Unity and diversity:

The previous political reasons, and others, justify looking at the Arab world as one cultural and one societal unit. In this respect, it stands socio culturally at a midpoint between, say, Western Europe and North America-more culturally homogeneous than the former but less politically united than the latter. There are concentric political-cultural-legal identities for most Arabs, all of them salient and readily evocable. The broader political-cultural identity as an "Arab" is relevant when the person is outside the Arab world. The particularistic-country-legal identity (Syrian, Egyptian, Saudi, Iraqi, etc.) is mostly invoked within the Arab world itself, or when crossing sovereign state borders. Treating the Arab world as one single cultural area and as one Arab society implies an emphasis on the broad cultural "unifiers"-e.g., language, religion, shared traditions, common history, and common aspirations.

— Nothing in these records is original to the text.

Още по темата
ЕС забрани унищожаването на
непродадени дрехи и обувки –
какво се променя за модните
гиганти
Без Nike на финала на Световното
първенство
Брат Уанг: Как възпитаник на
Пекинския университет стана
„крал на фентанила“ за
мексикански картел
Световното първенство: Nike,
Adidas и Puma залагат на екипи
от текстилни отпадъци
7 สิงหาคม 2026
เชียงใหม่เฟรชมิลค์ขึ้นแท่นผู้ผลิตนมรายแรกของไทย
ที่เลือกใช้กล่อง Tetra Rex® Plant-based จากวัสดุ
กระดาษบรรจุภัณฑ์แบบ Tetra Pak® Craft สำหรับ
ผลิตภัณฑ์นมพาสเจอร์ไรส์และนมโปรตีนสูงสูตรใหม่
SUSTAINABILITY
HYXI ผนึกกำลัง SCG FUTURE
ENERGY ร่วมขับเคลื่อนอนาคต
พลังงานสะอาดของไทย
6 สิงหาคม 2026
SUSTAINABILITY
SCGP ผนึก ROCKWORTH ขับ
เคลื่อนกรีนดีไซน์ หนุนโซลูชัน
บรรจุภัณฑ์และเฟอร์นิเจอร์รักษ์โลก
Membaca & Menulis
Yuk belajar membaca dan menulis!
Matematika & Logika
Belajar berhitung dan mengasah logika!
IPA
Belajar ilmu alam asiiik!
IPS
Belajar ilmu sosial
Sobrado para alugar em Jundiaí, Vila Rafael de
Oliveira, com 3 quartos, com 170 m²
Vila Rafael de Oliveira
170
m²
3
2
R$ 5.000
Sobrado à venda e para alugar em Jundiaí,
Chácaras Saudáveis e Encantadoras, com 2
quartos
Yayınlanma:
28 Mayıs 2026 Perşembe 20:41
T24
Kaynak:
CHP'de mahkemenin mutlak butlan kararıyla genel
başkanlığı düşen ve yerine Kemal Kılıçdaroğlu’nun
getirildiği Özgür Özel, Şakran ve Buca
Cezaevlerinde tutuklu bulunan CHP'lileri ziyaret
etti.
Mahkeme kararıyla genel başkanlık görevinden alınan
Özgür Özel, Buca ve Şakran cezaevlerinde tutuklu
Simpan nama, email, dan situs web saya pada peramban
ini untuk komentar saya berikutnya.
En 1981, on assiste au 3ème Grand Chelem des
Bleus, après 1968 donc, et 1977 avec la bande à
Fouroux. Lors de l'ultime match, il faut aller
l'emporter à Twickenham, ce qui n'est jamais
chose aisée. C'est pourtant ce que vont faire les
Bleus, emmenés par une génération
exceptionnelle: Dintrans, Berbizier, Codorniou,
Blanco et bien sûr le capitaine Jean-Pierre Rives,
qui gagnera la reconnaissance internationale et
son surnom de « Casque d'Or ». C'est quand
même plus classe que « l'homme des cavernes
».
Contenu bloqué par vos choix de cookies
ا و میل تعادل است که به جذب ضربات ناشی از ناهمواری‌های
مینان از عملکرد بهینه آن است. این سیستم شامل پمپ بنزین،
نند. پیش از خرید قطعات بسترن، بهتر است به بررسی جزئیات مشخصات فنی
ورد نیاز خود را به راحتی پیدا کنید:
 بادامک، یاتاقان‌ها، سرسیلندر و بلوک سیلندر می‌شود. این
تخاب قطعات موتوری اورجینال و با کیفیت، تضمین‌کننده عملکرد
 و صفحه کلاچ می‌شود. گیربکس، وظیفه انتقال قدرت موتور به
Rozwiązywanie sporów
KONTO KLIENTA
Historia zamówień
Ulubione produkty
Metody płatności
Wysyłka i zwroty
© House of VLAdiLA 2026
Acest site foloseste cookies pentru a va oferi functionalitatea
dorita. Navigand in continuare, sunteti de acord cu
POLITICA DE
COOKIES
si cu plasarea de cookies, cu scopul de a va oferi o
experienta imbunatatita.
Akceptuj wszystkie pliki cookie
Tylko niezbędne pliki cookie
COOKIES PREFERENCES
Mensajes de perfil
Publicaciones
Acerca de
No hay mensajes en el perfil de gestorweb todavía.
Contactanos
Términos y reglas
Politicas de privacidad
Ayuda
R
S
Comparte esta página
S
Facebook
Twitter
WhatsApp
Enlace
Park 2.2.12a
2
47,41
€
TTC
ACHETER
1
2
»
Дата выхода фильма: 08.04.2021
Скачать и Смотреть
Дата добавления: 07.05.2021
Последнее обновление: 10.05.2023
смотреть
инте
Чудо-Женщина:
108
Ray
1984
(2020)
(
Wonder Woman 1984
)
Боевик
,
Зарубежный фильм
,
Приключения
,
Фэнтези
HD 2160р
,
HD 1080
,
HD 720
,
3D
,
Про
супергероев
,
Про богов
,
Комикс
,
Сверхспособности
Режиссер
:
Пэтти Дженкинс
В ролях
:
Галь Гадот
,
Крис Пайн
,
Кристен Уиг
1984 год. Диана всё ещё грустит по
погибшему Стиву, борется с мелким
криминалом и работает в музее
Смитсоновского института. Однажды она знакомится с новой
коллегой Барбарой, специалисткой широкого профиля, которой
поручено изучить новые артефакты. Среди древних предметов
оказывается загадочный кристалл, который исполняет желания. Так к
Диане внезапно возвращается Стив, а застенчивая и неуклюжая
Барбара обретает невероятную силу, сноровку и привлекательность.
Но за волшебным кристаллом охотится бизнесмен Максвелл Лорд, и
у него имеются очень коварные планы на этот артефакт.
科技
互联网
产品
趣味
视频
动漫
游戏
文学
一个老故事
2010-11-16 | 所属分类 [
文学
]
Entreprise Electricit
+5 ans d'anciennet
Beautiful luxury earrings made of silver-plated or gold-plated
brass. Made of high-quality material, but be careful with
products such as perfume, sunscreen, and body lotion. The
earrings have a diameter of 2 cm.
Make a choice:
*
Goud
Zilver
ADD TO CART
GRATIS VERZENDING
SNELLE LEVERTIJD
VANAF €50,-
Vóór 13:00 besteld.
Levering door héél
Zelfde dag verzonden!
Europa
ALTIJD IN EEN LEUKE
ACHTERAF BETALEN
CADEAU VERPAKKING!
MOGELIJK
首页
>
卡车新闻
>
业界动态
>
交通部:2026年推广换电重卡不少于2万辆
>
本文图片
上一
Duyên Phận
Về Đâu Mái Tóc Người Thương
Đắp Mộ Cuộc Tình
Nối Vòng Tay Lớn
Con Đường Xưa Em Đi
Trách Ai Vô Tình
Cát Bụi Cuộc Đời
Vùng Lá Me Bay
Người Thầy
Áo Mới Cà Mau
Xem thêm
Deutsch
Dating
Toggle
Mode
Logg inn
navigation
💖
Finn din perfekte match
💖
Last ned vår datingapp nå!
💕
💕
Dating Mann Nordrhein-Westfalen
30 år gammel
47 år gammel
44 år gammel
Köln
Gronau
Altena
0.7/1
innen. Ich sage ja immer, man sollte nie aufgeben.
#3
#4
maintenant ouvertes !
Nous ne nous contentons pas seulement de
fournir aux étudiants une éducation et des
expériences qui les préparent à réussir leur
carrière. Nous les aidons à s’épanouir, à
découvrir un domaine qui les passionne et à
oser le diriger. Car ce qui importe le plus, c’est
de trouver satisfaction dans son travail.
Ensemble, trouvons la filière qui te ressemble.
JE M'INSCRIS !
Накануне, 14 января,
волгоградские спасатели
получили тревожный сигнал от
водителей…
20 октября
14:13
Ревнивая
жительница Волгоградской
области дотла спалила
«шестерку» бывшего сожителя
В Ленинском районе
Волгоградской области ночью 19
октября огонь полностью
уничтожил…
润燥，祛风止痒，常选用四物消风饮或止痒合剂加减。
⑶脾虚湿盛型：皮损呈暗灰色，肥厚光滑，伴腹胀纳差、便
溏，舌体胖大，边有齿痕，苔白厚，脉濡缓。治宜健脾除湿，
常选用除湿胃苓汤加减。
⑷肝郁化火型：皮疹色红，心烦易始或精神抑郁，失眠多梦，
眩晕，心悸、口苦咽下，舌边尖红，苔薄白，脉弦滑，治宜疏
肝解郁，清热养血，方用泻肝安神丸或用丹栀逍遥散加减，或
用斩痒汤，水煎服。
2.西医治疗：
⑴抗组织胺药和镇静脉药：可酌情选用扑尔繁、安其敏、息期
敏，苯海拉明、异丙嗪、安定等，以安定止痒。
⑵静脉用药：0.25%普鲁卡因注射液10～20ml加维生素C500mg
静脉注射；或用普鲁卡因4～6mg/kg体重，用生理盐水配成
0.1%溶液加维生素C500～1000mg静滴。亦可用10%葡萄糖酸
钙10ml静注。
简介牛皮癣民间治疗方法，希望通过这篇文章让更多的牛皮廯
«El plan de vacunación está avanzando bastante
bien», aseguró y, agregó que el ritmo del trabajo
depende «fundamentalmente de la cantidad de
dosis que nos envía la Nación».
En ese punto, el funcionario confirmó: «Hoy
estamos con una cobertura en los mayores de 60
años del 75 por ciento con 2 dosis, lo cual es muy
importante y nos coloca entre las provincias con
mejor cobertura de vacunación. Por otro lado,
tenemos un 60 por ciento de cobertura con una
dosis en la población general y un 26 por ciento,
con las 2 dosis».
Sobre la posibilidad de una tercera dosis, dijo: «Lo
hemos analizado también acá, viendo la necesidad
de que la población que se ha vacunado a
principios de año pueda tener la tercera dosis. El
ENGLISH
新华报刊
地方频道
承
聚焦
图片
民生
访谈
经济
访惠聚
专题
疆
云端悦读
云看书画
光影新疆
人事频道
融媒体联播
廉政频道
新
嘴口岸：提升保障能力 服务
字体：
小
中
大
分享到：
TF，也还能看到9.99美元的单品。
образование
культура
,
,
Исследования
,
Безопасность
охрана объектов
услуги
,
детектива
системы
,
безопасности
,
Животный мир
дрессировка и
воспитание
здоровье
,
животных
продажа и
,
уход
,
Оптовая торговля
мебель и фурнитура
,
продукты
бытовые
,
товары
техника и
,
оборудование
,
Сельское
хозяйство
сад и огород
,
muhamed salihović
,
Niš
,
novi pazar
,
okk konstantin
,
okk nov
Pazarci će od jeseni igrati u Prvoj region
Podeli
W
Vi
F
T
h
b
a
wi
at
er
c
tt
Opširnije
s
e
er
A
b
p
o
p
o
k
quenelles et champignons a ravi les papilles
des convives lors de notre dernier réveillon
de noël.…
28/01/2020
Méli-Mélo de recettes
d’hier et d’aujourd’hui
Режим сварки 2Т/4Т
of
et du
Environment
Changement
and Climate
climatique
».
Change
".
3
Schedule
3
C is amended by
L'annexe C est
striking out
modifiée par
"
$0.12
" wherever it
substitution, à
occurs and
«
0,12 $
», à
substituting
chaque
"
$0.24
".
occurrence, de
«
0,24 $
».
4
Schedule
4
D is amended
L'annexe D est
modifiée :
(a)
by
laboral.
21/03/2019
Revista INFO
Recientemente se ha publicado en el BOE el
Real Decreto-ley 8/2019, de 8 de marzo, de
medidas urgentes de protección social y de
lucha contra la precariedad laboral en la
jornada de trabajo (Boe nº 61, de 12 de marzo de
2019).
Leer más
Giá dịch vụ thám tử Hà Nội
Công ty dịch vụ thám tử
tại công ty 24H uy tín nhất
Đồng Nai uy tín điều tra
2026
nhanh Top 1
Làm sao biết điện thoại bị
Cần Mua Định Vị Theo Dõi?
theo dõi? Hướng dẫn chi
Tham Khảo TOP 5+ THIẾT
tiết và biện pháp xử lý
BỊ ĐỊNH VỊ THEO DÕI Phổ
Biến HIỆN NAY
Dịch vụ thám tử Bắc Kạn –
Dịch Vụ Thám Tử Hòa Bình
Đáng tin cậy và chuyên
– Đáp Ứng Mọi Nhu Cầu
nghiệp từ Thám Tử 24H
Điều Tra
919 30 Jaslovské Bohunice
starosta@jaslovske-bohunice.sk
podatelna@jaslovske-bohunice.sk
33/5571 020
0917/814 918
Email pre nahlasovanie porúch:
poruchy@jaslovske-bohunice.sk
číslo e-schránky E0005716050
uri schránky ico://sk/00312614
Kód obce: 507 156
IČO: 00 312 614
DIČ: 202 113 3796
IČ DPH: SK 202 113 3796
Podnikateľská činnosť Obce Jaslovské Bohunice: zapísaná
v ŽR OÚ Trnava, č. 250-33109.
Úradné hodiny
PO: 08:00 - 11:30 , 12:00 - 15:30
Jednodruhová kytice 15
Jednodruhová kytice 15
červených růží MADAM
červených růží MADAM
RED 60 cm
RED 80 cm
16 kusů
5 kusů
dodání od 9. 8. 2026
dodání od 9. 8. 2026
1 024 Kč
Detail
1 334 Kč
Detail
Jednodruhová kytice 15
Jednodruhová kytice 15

But there are as many cultural "diversifiers." For example, within the common language there are different dialects, and within the common religion there are denominations and sects. Times of Arab strength and glory are those in which the "unifiers" are invoked. Periods of weakness or decline are those in which the "diversifiers" are manipulated by indigenous or external forces to divide the Arabs. Much of Arab history can be viewed as the continuous interplay between unifiers and diversifiers. The great heroes in Arab history are those who stimulated the cultural unifiers, especially in times of external challenge (e.g., Salah al-Din during the Crusades, Nasser in the immediate past). Individual and group loyalties in such times are to Islam, the Arab Nation, or the Motherland. On the other hand, the bleak moments in Arab history are when the diversifiers get magnified out of proportion and focus the passions and behavior of individuals and groups on primordial and local loyalties-e.g., ethnicity, sect, and tribe. The concerted Arab action in the October War of 1973 was an example of the power of broad unifiers. The civil wars in Lebanon (1975-1985), Sudan (1956-1973, 1983-1996), Iraq (1964-1975, 1991-1996) and Yemen (North, 1964-1967, and between North and South in 1996) are important examples of stimulating and manipulating diversifiers.